Susan Edmondson, the executive director of the Bee Vradenburg foundation, warned of potential pitfalls.
“There are a lot of successful (private) models out there,” she said, “but the city and community need to understand that it takes time to build donor relationships. You have to raise that money every year. We have a wonderful private museum, the Fine Arts Center, and they’ve been building their model for 75 years.”
How the museum would move forward in its privatization will take a while to figure out.
“There are lots of options,” Mayberry said, “the building is owned by the city, and it sits in the center of a Palmer-dedicated park. Any transfer of the building, and the museum’s collections, would be subject to ethical and legal restrictions, so (a new structure) might involve a dollar-a-year lease, or something similar.”

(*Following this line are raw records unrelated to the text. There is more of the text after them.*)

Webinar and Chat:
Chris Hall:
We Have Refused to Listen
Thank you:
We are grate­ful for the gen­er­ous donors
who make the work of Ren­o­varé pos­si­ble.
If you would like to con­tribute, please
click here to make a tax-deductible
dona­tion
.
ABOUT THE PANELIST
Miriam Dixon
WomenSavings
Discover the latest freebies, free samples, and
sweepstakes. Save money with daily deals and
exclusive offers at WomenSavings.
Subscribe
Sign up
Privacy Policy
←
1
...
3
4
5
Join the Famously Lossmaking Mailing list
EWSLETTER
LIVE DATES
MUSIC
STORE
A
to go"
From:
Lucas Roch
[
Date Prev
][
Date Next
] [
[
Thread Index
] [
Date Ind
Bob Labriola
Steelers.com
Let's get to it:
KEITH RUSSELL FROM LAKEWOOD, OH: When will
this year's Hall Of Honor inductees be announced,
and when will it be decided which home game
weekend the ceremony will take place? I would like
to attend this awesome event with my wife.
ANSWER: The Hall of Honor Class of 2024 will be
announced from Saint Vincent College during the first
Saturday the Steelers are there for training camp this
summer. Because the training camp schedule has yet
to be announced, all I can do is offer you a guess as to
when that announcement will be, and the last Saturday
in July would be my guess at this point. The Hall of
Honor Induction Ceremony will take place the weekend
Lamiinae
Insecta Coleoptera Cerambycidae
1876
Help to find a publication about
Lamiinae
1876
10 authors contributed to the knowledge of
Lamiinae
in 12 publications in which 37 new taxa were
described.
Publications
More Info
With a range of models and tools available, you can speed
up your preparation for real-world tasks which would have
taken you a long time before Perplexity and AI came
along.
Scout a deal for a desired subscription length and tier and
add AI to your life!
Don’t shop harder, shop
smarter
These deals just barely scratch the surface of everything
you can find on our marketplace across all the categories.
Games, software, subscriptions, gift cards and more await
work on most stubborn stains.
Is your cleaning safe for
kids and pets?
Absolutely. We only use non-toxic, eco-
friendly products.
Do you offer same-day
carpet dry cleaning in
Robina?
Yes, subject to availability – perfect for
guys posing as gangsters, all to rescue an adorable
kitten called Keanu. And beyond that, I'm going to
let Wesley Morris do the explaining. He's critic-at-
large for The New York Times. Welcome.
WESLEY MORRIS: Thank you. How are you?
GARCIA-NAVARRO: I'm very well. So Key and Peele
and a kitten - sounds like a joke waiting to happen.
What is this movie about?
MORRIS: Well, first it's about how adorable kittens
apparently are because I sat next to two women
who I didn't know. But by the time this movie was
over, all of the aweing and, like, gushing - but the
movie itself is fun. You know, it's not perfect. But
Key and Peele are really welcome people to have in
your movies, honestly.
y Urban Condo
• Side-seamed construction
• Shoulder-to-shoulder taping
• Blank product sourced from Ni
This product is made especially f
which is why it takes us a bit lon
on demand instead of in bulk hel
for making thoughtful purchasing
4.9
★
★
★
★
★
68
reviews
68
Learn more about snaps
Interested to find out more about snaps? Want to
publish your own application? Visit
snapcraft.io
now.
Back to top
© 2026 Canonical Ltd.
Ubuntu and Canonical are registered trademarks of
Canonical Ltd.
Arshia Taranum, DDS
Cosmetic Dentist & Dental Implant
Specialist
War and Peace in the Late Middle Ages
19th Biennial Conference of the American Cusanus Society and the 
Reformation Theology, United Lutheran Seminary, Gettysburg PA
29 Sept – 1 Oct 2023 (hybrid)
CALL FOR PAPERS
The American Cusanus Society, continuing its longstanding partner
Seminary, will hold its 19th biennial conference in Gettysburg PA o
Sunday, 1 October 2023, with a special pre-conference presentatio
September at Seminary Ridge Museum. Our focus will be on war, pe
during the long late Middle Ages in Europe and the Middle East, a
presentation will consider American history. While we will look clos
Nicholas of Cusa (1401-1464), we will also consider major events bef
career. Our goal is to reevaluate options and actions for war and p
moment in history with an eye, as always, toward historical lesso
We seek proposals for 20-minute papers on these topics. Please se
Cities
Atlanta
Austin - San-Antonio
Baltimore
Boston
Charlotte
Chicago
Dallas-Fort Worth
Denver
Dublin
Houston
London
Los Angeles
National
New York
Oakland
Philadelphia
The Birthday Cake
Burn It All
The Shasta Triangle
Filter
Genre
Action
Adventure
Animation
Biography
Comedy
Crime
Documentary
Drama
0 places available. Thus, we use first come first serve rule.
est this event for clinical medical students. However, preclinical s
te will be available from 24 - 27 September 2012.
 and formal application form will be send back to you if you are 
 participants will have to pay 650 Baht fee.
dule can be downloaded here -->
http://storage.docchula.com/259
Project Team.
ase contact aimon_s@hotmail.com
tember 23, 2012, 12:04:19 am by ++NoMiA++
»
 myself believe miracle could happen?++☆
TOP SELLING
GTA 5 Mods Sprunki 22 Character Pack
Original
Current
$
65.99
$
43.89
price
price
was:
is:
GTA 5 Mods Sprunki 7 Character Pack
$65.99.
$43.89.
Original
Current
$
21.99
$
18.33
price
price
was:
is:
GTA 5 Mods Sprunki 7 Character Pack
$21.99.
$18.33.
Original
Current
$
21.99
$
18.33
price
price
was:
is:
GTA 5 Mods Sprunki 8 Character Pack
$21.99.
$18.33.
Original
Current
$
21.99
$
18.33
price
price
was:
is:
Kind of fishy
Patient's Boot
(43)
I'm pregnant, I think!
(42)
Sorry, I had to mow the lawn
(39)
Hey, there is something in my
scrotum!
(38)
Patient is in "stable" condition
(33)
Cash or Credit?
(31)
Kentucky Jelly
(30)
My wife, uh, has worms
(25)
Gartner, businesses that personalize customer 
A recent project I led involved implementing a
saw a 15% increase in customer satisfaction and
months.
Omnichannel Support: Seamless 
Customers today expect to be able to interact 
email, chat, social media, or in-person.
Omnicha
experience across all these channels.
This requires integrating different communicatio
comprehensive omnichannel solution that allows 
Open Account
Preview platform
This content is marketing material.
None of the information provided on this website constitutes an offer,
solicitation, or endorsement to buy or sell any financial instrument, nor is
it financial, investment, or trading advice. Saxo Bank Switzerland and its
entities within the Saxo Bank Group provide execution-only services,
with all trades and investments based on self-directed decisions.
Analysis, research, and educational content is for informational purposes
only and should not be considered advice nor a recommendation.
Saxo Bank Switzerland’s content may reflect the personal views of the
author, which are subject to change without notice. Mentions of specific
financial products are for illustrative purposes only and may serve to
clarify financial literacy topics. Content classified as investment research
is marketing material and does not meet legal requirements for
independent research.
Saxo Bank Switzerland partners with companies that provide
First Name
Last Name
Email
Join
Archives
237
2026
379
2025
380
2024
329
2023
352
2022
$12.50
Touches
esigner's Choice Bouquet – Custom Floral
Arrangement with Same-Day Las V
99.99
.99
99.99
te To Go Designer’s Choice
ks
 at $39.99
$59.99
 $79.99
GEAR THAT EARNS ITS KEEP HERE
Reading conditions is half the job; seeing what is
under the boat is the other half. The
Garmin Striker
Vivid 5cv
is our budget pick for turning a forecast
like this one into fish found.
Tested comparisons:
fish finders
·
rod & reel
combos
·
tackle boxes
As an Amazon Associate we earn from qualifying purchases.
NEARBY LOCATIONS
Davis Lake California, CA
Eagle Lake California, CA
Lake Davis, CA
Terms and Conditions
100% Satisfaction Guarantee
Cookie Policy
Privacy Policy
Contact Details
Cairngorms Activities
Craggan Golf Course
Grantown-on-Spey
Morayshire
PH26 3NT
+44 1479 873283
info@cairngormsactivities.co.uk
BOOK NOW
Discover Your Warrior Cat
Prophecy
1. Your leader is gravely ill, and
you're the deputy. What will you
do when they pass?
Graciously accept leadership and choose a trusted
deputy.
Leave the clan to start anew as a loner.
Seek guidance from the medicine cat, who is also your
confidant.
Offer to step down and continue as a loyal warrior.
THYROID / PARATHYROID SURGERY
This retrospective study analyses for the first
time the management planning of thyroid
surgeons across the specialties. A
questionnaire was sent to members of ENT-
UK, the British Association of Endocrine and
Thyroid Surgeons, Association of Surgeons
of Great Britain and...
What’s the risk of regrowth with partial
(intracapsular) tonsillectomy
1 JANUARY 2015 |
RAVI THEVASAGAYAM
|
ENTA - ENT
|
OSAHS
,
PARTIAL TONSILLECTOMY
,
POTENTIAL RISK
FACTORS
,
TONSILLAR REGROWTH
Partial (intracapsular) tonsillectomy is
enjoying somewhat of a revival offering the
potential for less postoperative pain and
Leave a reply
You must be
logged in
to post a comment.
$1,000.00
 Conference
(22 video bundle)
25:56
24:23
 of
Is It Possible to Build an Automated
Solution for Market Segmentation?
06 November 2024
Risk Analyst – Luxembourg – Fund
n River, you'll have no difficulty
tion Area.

One thing is certain, though. Items from the collection will not be sold to support the museum’s operating expenses.
“We hold our collections in trust,” said Mayberry. “Museums can only sell objects if the funds are used for acquisitions, not for expenses. More than 10,000 donors have contributed to the collection since 1886, and that’s not something that we would ever do.”
“The museum is just too important to lose,” he said, “so we have to figure it out.”
$890,000 — City funding support 2008
$365,000 — City funding support 2009
$300,000 — Approximate annual private funding
60,000 — Objects in collection
Full-time equivalent positions in ‘08 — 11
Full-time equivalent positions in ‘10 — 5
Since 1979, the museum has been located in the iconic 1903 El Paso County Courthouse. The museum’s mission is to “collect, preserve, research, and interpret the history and culture of the Pikes Peak Region.”
Its collections, which have never been formally appraised, include more than 60,000 objects. Along with collections of strictly local interest, such as bound newspapers and city directories dating from the 1870s, the museum has significant collections of quilts, van Briggle art pottery, and historic Colorado art.
The museum also has large collections of items representative of the Ute, Cheyenne and Arapaho cultures, and, according to its website, “collections related to the founding of the city, the area’s mining and agricultural history, its early prominence as a health resort, and its more recent significance as a center for military training and operations.”